In machine learning, an easy task and a more difficult version of the same task — say, a maze that covers a smaller or larger area — often are learned separately. A new study shows that recurrent neural networks can generalize from one to the other.
What’s new: Avi Schwarzschild and colleagues at the University of Maryland showed that, at inference, boosting recurrence to a neural network — sending the output of a portion of the network back through the same block repeatedly before allowing it to move through the rest of the network — can enable it to perform well on a harder version of a task it was trained to do.
Key insight: A network’s internal representation of input data should improve incrementally each time it passes through a recurrent block. With more passes, the network should be able to solve more difficult versions of the task at hand.
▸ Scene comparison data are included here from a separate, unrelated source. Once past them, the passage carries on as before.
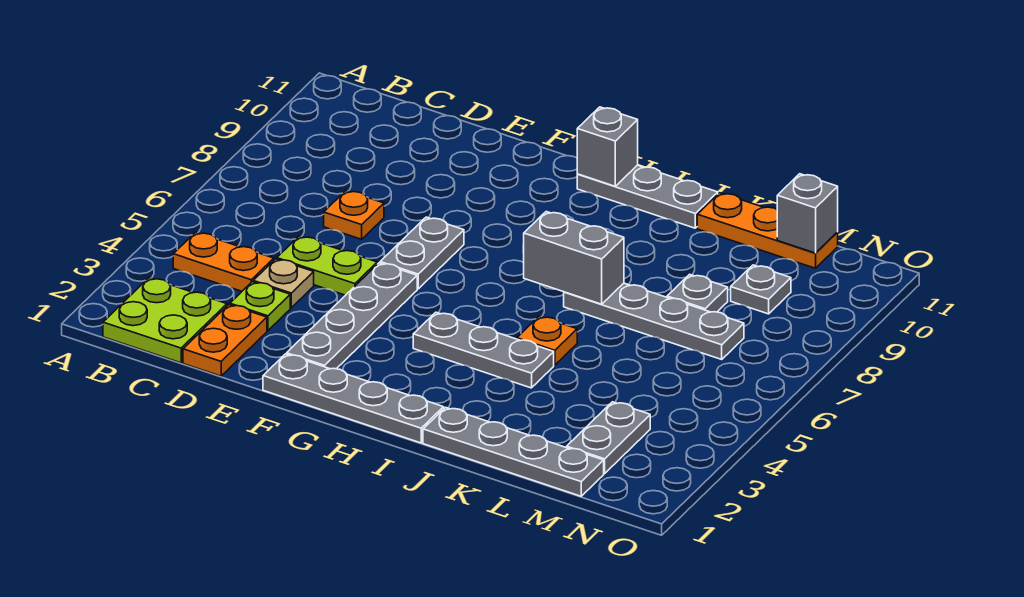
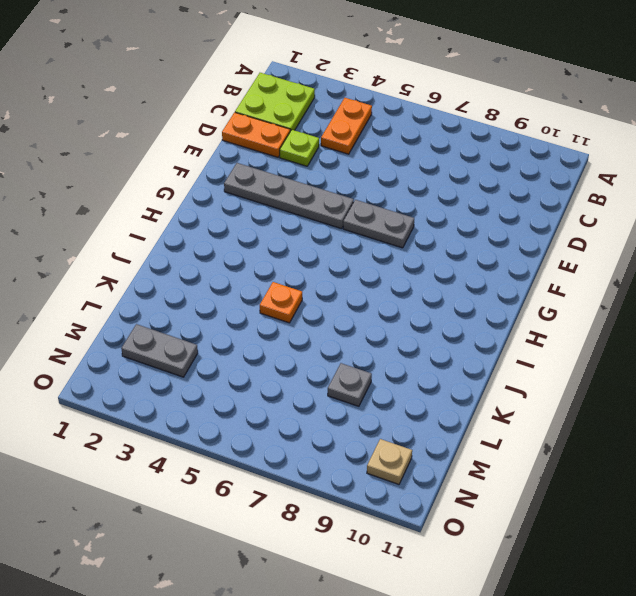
tan 1x1 plate [367,439,412,484] -> tan 1x1 plate moved to [253,259,314,308]
none -> lime 1x2 plate [277,236,377,295]
none -> orange 1x1 plate [324,191,384,239]
none -> grey 1x4 plate [263,354,444,443]

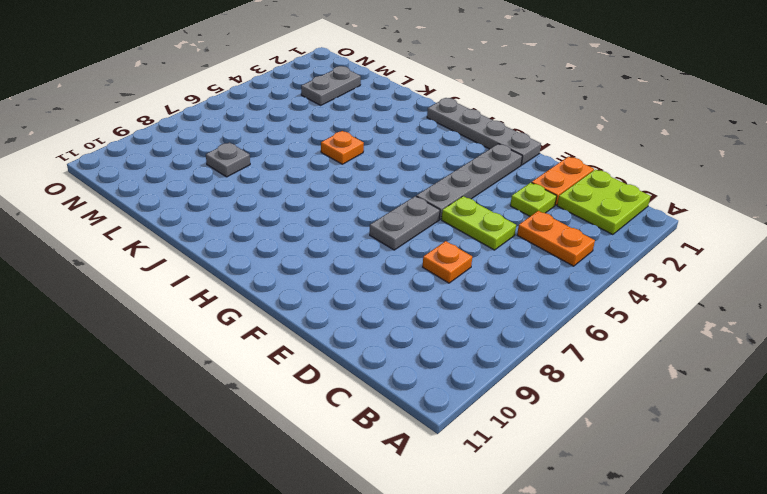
none -> tan 1x1 plate [253,259,314,308]
none -> grey 1x3 plate [413,312,554,388]
none -> grey 1x3 plate [577,165,718,228]

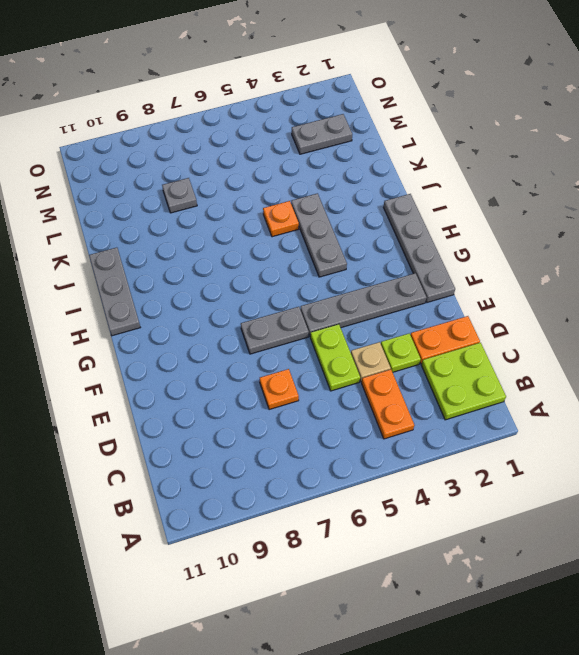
none -> grey 1x4 plate [423,407,604,496]
none -> grey 1x4 plate [564,283,744,359]
none -> orange 1x3 plate [697,193,838,268]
How it works: The authors added recurrence to ResNets prior to training by duplicating the first residual block and sharing its weights among all residual blocks. (As non-recurrent baselines, they used ResNets of equivalent or greater depth without shared weights.) They trained and tested separate networks on each of three tasks:
- Mazes: The network received an image of a two-dimensional maze and generated an image that highlighted the path from start to finish. The authors trained a network with 20 residual blocks on 9x9 grids and tested it on 13x13 grids.
- Chess: The network received an image of chess pieces on a board and generated an image that showed the origin and destination squares of the best move. The authors trained a network with 20 residual blocks on chess puzzles with standardized difficulty ratings below 1,385, then tested it on those with ratings above that number.
- Prefix strings: The network received a binary string and generated a binary string of equal length in which each bit was the cumulative sum of the input, modulo two (for example, input 01011, output 01101). The authors trained a network with 10 residual blocks on 32-bit strings and tested it on 44-bit strings.
Results: In tests, the recurrent networks generally improved their performance on the more complex problems with each pass through the loop — up to a limit — and outperformed the corresponding nonrecurrent networks. The authors presented their results most precisely for prefix strings, in which the recurrent networks achieved 24.96 percent accuracy with 9 residual blocks, 31.02 percent with 10 residual blocks, and 35.22 percent with 11 residual blocks. The nonrecurrent networks of matching depth achieved 22.17 percent, 24.78 percent, and 22.79 percent accuracy respectively. The performance improvement was similar on mazes and chess.
Why it matters: Forcing a network to re-use blocks can enhance its performance on harder versions of a task. This work also opens an avenue for interpreting recurrent neural networks by increasing the number of passes through a given block and studying changes in the output.
We’re thinking: Many algorithms in computing use iteration to refine a representation, such as belief propagation in probabilistic graphical models. It’s exciting to find that this algorithm learns weights in a similarly iterative way, computing a better representation with each pass through the loop.